[Nicholas Murray]’s Composite Test Pattern Generator is a beautifully-made, palm-sized tool that uses an ESP32-based development board to output different test patterns in PAL/NTSC. If one is checking out old televisions or CRTs, firing up a test pattern can be a pretty handy way to see if the hardware is healthy or not.
The little white add-on you see attached to the yellow portion is a simple circuit (two resistors and an RCA jack) that allows the microcontroller to output a composite video signal. All one needs to do is power on the device, then press the large button to cycle through test patterns. A small switch on the side toggles between NTSC and PAL video formats. It’s adorable, and makes good use of the enclosures that came with the dev board and proto board.
In a pinch a hacker could use an original Raspberry Pi, because the original Pi notably included a composite video output. That feature made it trivial to output NTSC or PAL video to a compatible display. But [Nicholas]’s device has a number of significant advantages: it’s small, it’s fast, it has its own battery and integrated charger, and the little color screen mirroring the chosen test pattern is a great confirmation feature.
This is a slick little device, and it’s not [Nicholas]’s first test pattern generator. He also created a RP2040-based unit with a VGA connector, the code of which inspired a hacker’s home-grown test pattern generator that was used to service a vintage arcade machine.

Following the NTSC colour article a while back I’ve a new appreciation for generating the Signals on an ESP32.

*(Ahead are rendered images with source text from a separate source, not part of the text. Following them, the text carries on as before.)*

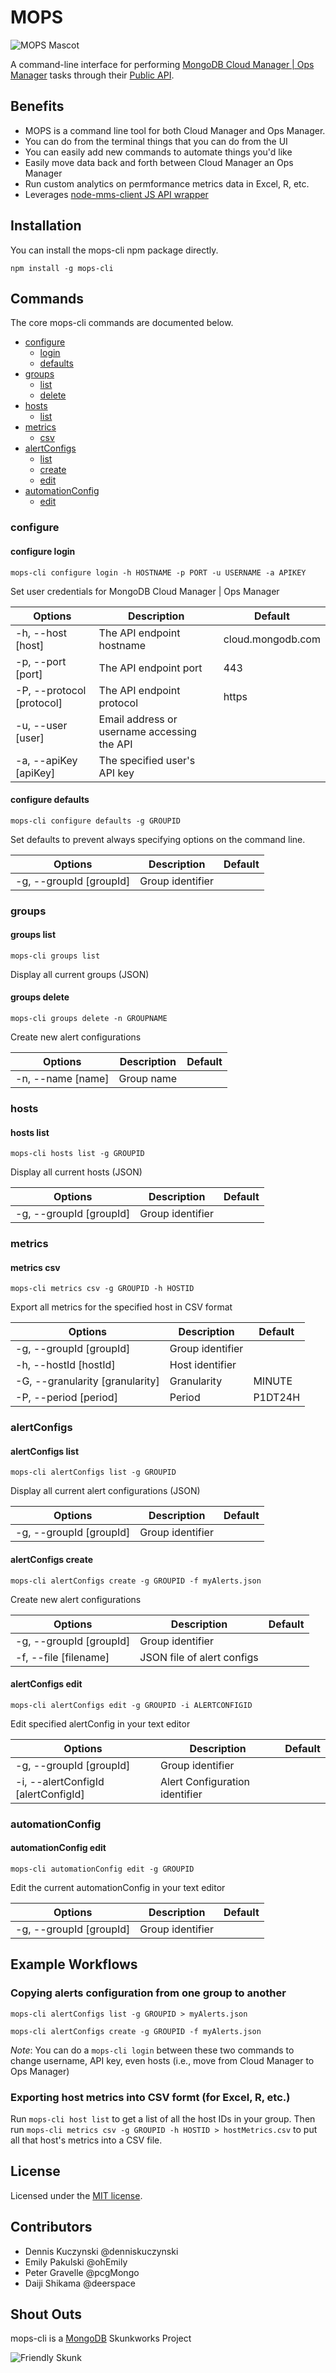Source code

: # MOPS

![MOPS Mascot](http://s17.postimg.org/5xdvcqdgv/Screen_Shot_2015_07_22_at_12_13_57_PM.png)


A command-line interface for performing [MongoDB Cloud Manager | Ops Manager](https://cloud.mongodb.com) tasks through their [Public API](https://docs.cloud.mongodb.com/api/).

## Benefits

* MOPS is a command line tool for both Cloud Manager and Ops Manager.
* You can do from the terminal things that you can do from the UI
* You can easily add new commands to automate things you'd like
* Easily move data back and forth between Cloud Manager an Ops Manager
* Run custom analytics on permformance metrics data in Excel, R, etc.
* Leverages [node-mms-client JS API wrapper](https://github.com/leafygreen/node-mms-client)

## Installation

You can install the mops-cli npm package directly.

`npm install -g mops-cli`


## Commands

The core mops-cli commands are documented below.

* [configure](#configure)
  * [login](#configure-login)
  * [defaults](#configure-defaults)
* [groups](#groups)
  * [list](#groups-list)
  * [delete](#groups-delete)
* [hosts](#hosts)
  * [list](#hosts-list)
* [metrics](#metrics)
  * [csv](#metrics-csv)
* [alertConfigs](#alertConfigs)
  * [list](#alertConfigs-list)
  * [create](#alertConfigs-create)
  * [edit](#alertConfigs-edit)
* [automationConfig](#automationConfig)
  * [edit](#automationConfig-edit)

### configure

#### configure login
`mops-cli configure login -h HOSTNAME -p PORT -u USERNAME -a APIKEY`

Set user credentials for MongoDB Cloud Manager | Ops Manager

| Options               | Description                                          | Default           |
| ----------------------|------------------------------------------------------|-------------------|
| -h, --host [host]     | The API endpoint hostname | cloud.mongodb.com |
| -p, --port [port]     | The API endpoint port | 443 |
| -P, --protocol [protocol]     | The API endpoint protocol | https |
| -u, --user [user]     | Email address or username accessing the API          |                   |
| -a, --apiKey [apiKey] | The specified user's API key                         |                   |

#### configure defaults
`mops-cli configure defaults -g GROUPID`

Set defaults to prevent always specifying options on the command line.

| Options               | Description                                          | Default           |
| ----------------------|------------------------------------------------------|-------------------|
| -g, --groupId [groupId] | Group identifier                         |                   |

### groups

#### groups list
`mops-cli groups list`

Display all current groups (JSON)

#### groups delete
`mops-cli groups delete -n GROUPNAME`

Create new alert configurations

| Options                 | Description                                          | Default           |
| ------------------------|------------------------------------------------------|-------------------|
| -n, --name [name] | Group name                                     |        |

### hosts

#### hosts list
`mops-cli hosts list -g GROUPID`

Display all current hosts (JSON)

| Options                 | Description                                          | Default           |
| ------------------------|------------------------------------------------------|-------------------|
| -g, --groupId [groupId] | Group identifier                                     |                   |


### metrics

#### metrics csv
`mops-cli metrics csv -g GROUPID -h HOSTID`

Export all metrics for the specified host in CSV format

| Options                 | Description                                          | Default           |
| ------------------------|------------------------------------------------------|-------------------|
| -g, --groupId [groupId] | Group identifier                                     |                   |
| -h, --hostId [hostId]   | Host identifier                                      |                   |
| -G, --granularity [granularity]   | Granularity                                | MINUTE            |
| -P, --period [period]   | Period                                               | P1DT24H           |

### alertConfigs

#### alertConfigs list
`mops-cli alertConfigs list -g GROUPID`

Display all current alert configurations (JSON)

| Options                 | Description                                          | Default           |
| ------------------------|------------------------------------------------------|-------------------|
| -g, --groupId [groupId] | Group identifier                                     |                   |

#### alertConfigs create
`mops-cli alertConfigs create -g GROUPID -f myAlerts.json`

Create new alert configurations

| Options                 | Description                                          | Default           |
| ------------------------|------------------------------------------------------|-------------------|
| -g, --groupId [groupId] | Group identifier                                     |                   |
| -f, --file [filename]   | JSON file of alert configs                           |                   |

#### alertConfigs edit
`mops-cli alertConfigs edit -g GROUPID -i ALERTCONFIGID`

Edit specified alertConfig in your text editor

| Options                 | Description                                          | Default           |
| ------------------------|------------------------------------------------------|-------------------|
| -g, --groupId [groupId] | Group identifier                                     |                   |
| -i, --alertConfigId [alertConfigId]| Alert Configuration identifier            |                   |

### automationConfig

#### automationConfig edit
`mops-cli automationConfig edit -g GROUPID`

Edit the current automationConfig in your text editor

| Options                 | Description                                          | Default           |
| ------------------------|------------------------------------------------------|-------------------|
| -g, --groupId [groupId] | Group identifier                                     |                   |


## Example Workflows

### Copying alerts configuration from one group to another
`mops-cli alertConfigs list -g GROUPID > myAlerts.json`

`mops-cli alertConfigs create -g GROUPID -f myAlerts.json`

*Note*: You can do a `mops-cli login` between these two commands to change username, API key, even hosts (i.e., move from Cloud Manager to Ops Manager)

### Exporting host metrics into CSV formt (for Excel, R, etc.)
Run `mops-cli host list` to get a list of all the host IDs in your group.
Then run `mops-cli metrics csv -g GROUPID -h HOSTID > hostMetrics.csv` to put all that host's metrics into a CSV file.


## License
Licensed under the [MIT license](LICENSE-MIT "MIT License").


## Contributors
* Dennis Kuczynski @denniskuczynski
* Emily Pakulski @ohEmily
* Peter Gravelle @pcgMongo
* Daiji Shikama @deerspace

## Shout Outs

mops-cli is a [MongoDB](http://www.mongodb.com) Skunkworks Project


![Friendly Skunk](http://s12.postimg.org/fxmtcosx9/skunkworks2.jpg)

I don’t understand why US used NTSC when much superior SECAM was available. Probably had something to do with EM emissions from the TV that helped FBI/NSA track what channels people watched.
NTSC was carefully designed not to obsolete older monochrome sets. The same signal could be received by both B&W and newer color sets.
Regarding your second point, I’m sure you could make a FOIA request to get that data, since the people who gathered it are now out of jobs, thanks to DOGE (and the lack of NTSC broadcasts)
Yes, tracking people was the reason. Ok, maybe in the UK where it was a thing (to make sure people paid their TV tax). It the US the government knew everyone was watch the Mod Squad anyway, no need to spy.
Seriously, you could extend the question to the rest of Europe, who used PAL. Or Japan, South Korea or Taiwan, that also used NTSC.
Both PAL & SECAM were 60;s developments, but the US TV stations had already invested in color broadcast equipment.
Note NTSC was developed in 1953 in the US, and was designed (as pointed out by Antron) to be backwards compatible with B&W. Sales of color TVs didn’t surpass B&W until 1972.
My parental units gave me a B&W TV as a “enlisting in the USAF” gift in 1980 (it became my first computer monitor as well!)
this is not much different than FM stereo signal being received on cheap mono receivers, as the L-R signal was ignored. While the signal quality was not a good as systems developed a decade later, it was good enough on smaller screens (20 inch or below) and lasted until digital took over.
Besides all written by others – SECAM has one major drawback
Both PAL and NTSC can be mixed by simple analog mixer if in sync – SECAM can’t.
” Helps Check Those CRTs ” Because so many of us have them lying around.
We do.
https://i.imgur.com/I7Twuw2.jpeg
Once in a while I still find CRT TV for sale. This picture was a few weeks ago at Goodwill, I’m guessing nursing homes recently cleaned out their closet and dumped all these CRTs since no one uses it without DTV converter and LCD TV are so cheap no one is buying old DTV converter anymore.
All of the TV had RF only except for one that wouldn’t power on at all.
One is my secondary monitor at work lol.
I can currently go to my local hotel and pick up a flatscreen CRT TV for free right now, they’re literally giving them away at the front desk.
Reminds me of Newtek’s Calibar from 1997 — 24 test signals in a penlight-shaped case.